I’m not saying that this represents capitalism in the fullness of its philosophical nuance. What I am saying is that this is the mindset held by more capitalist-leaning libertarians/anarchists and run-of-the-mill conservatives. The problem is when this perspective takes precedence over all else. Now, I’m not asserting that programs to help the poor shouldn’t also be economically prudent. I’m also not asserting that the United States should blindly let any immigrant into the country. What I am saying is that the mindset I just descried is one manifestation of what happens when rights are held up over duties and responsibilities. Just as identity politics and the “entitlement” attitude is how it is manifested in leftist politics, what I have been just describing is how it is manifested on the right.

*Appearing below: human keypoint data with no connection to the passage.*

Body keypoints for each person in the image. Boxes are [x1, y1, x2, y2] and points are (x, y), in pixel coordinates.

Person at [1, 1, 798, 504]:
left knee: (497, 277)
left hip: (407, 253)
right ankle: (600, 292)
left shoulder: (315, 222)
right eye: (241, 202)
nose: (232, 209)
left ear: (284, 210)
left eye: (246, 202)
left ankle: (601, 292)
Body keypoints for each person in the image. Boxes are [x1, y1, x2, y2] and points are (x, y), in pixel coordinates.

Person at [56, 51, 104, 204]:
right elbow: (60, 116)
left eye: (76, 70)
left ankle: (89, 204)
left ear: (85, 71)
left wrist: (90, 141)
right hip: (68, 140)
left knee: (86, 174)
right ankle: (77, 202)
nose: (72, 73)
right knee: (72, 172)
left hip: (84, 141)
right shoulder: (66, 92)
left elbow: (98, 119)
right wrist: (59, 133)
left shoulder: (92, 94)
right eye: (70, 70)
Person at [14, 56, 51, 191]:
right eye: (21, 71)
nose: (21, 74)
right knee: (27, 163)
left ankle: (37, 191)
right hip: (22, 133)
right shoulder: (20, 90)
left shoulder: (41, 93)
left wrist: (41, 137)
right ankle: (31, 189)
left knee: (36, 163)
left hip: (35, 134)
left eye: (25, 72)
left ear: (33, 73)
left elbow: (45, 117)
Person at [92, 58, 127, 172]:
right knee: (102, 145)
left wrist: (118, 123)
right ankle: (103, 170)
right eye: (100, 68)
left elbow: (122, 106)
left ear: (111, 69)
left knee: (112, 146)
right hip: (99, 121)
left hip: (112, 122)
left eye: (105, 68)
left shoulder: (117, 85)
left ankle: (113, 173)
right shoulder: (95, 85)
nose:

And whereas liberals have left aside Christian or Biblical values a long time ago, conservatives today are suffering from what can only be seen as a split personality. Paul Ryan, for example, is reported to be a big fan of Ayn Rand. He said he first became interested in politics and economics upon reading the works of Ayn Rand, and is still influenced by her thought today. He once said that he gave out copies of Ayn Rand’s books at Christmas parties, and tries to get his interns to read her books. You know, Ayn Rand, the same woman who said, “He cannot demand that others give up their lives to make him happy, nor should he wish to sacrifice himself for the happiness of others.” The same woman who said that a love for our fellow man that places the good of the other above ones own self-interest is both immoral and impossible. Paul Ryan is also a Catholic, which thus means that he sees as a Divine utterance such words as, “Let each of you look not only to his own interests, but also to the interests of others” (Philippians 2:4), and “Greater love no man has than this, that you lay down your life for your friends” (John 15:13), and “Do nothing out of rivalry or conceit, but in humility consider others more significant than yourselves” (Philippians 2:3). Is selfishness a virtue, and empathy something noble but not required, as the ethics of Ayn Rand states, or is self-giving, self-emptying love at the core of what ethically and spiritually constitutes the good life, as Jesus said? You can’t have it both ways.


What I ask conservatives to do is, well, make up your mind.